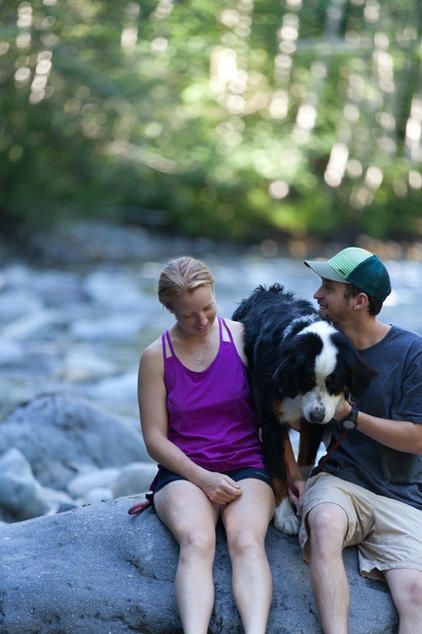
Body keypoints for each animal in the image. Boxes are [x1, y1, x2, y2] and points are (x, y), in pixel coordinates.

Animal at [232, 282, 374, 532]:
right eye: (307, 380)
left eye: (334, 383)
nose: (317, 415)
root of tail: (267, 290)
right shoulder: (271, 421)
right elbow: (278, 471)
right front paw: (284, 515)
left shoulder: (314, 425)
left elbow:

------------------------------------------------

EXERCISE REQUIREMENTS. Each line of the data that contains "right" belongs in the answer.

RESPONSE TO THIS EXERCISE.
right eye: (307, 380)
right shoulder: (271, 421)
right elbow: (278, 471)
right front paw: (284, 515)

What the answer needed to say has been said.